Someone or some group of men and women within the British government gave approval to sue the United States under an obscure treaty for the sharing of data thought related to terrorism that they could apply to a 42-year-old murder. Boston College was then forced to give 11 of the 26 tapes it had in its files and give them to the British police as ammunition they might use to harass and arrest Adams. They arrested Adams after he volunteered to go to the police station for questioning and held him for questioning for four days before releasing him with the words “the file will be sent to the prosecutor’s office for evaluation.”
This had nothing to do with Boston College; it was a matter of old hatreds and “we will never give up” attitudes. Meanwhile the British government establishment must have been delighted to see Prime Minister David Cameron’s Northern Ireland Secretary of State Theresa Villiers endorse the police action.
Nationalist Belfast was shocked. Leaders of Sinn Fein spoke at rallies and various meetings urging caution and patience. Supporters in the United States received calls urging restraint. Some politicians, like Congressman Richard Neal of Massachusetts, spoke out but generally people remained quiet. Had Adams been charged him with a crime, everyone would have been in a very different situation today.
From this distance it is hard to guess what the police are up to. They apparently didn’t find enough evidence in the first 11 tapes given to them by Federal Judge William G. Young to charge anyone. He listened to all 26 tapes and ruled that these 11 were the only relevant ones to the specific murder. He also said from the bench that he heard nothing of a serious nature. Something else may be going on. Is this just another fishing expedition? Do they have a back door witness who claims there is more on the tapes or is this just more harassment of Boston College?

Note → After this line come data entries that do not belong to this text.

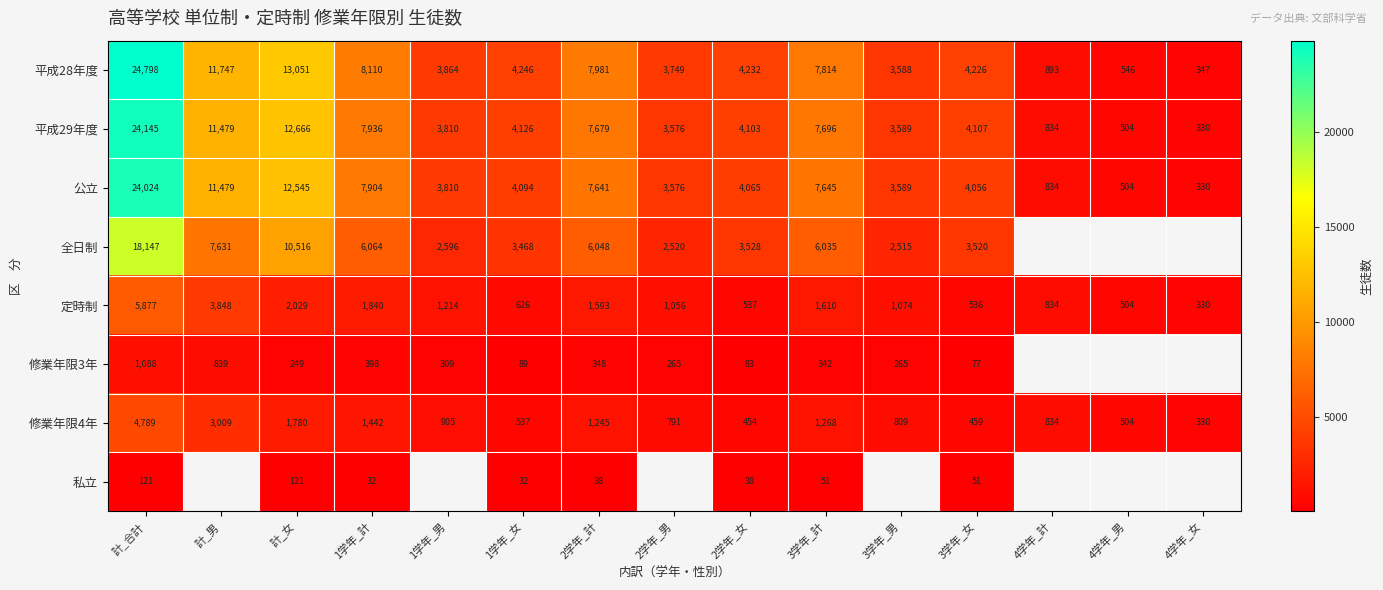

List the labels in order of 修業年限4年 value, smallest first.

4学年_女, 2学年_女, 3学年_女, 4学年_男, 1学年_女, 2学年_男, 3学年_男, 4学年_計, 1学年_男, 2学年_計, 3学年_計, 1学年_計, 計_女, 計_男, 計_合計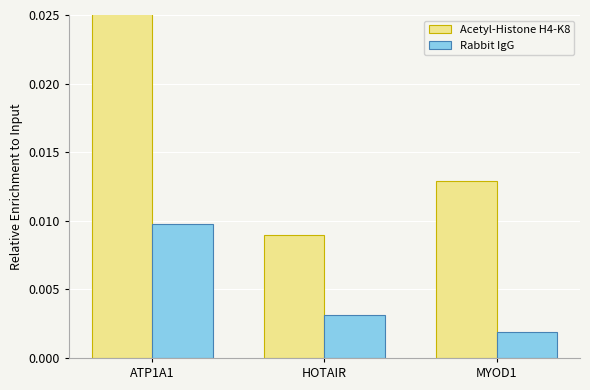

How many groups of bars are there?

3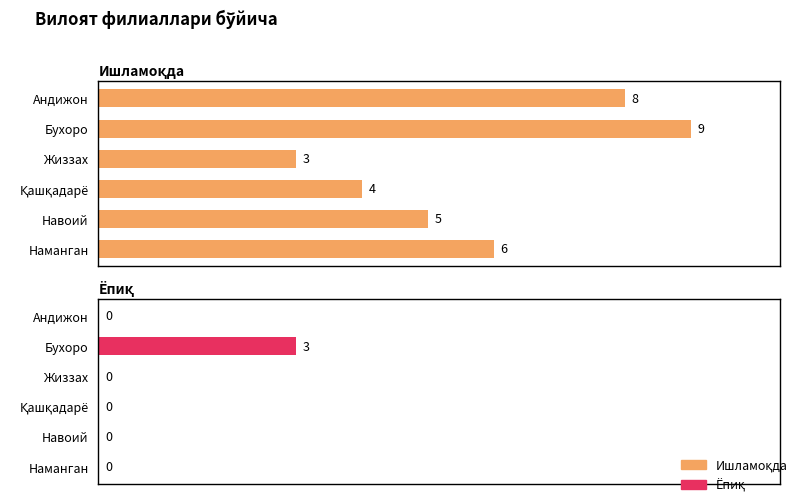

How many Ишламоқда values are between 4 and 8?

4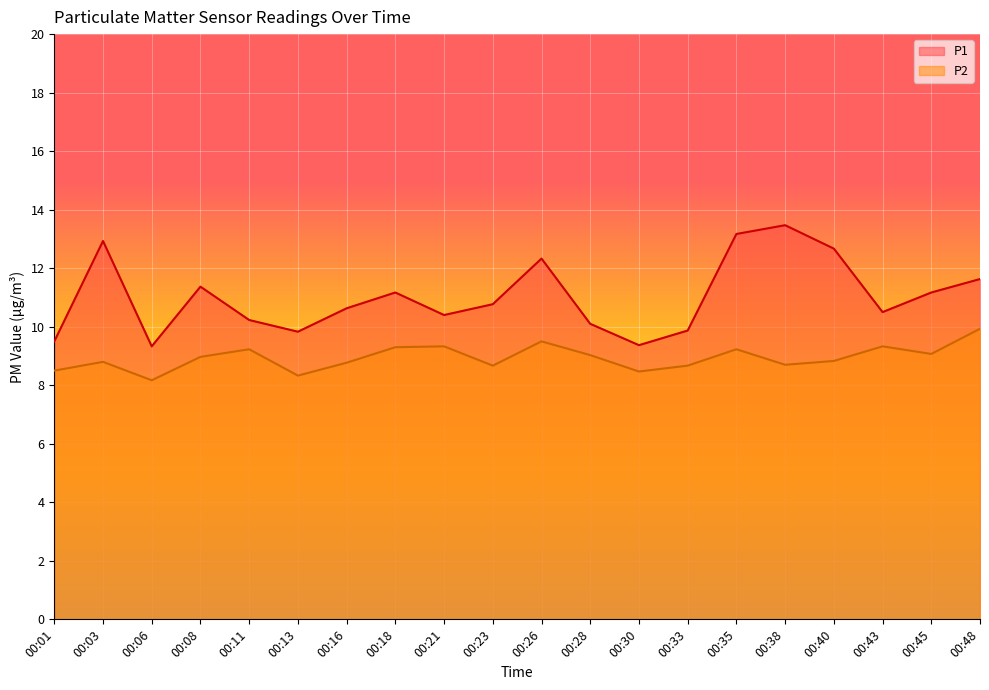

List the series in order of their overall mean, highest first.

P1, P2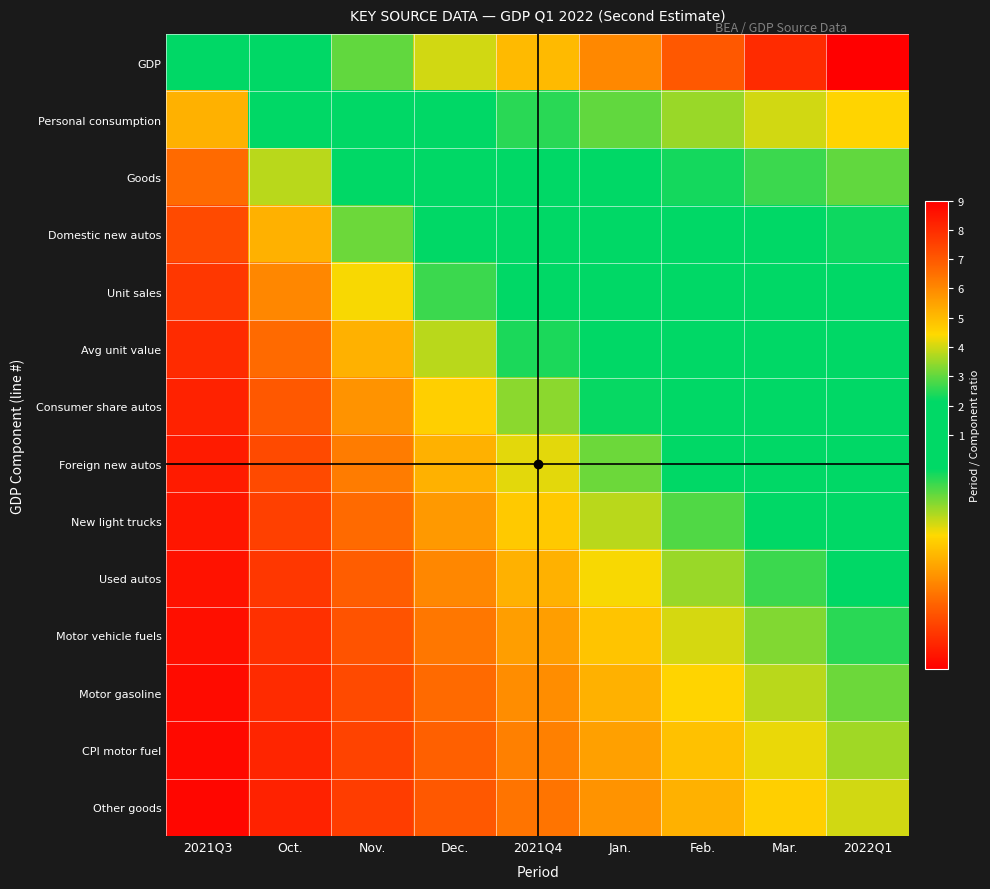

What is the total value across all series at 2021Q3?

3.3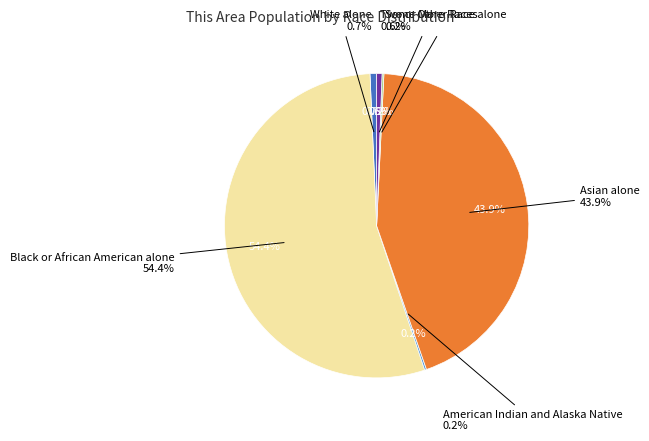

What is the total percentage of American Indian and Alaska Native and Two or More Races?

0.8%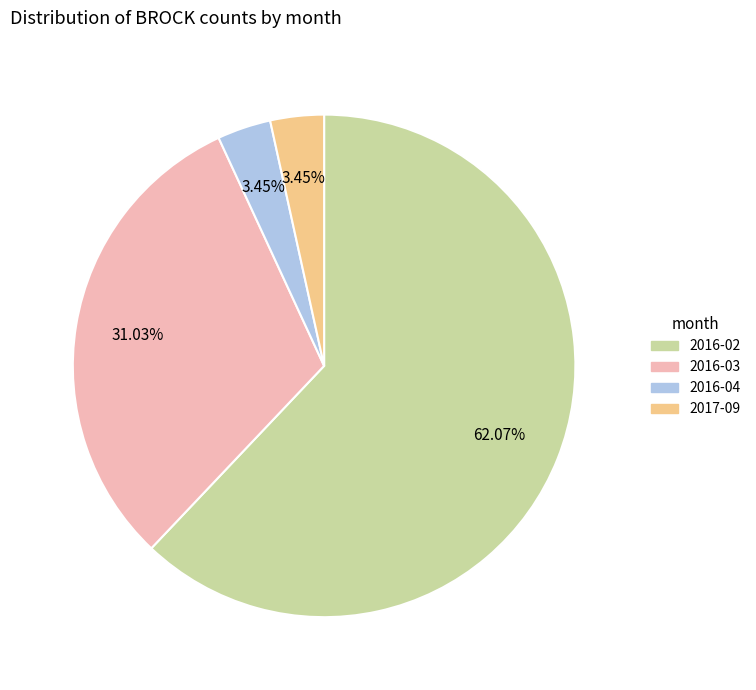

To the nearest percent, what is the difference between the largest and smallest slice percentages?

59%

The matter of what will happen to the rest of the tapes has yet to be adjudicated. Stand by for more moves by all sides.
As a side note, suggestions were widespread that the Adams arrest was an attempt to damage Sinn Fein during the campaigning for the May 22-23 elections in Northern Ireland and in the Republic. At this writing there is no evidence of that. To the contrary Sinn Fein appears to be doing very well with both electorates. On May 24, the Belfast Telegraph reported that the result of the current election giving Sinn Fein over 24 percent of the overall vote makes the party the largest in Northern Ireland. Change is moving fast in Northern Ireland.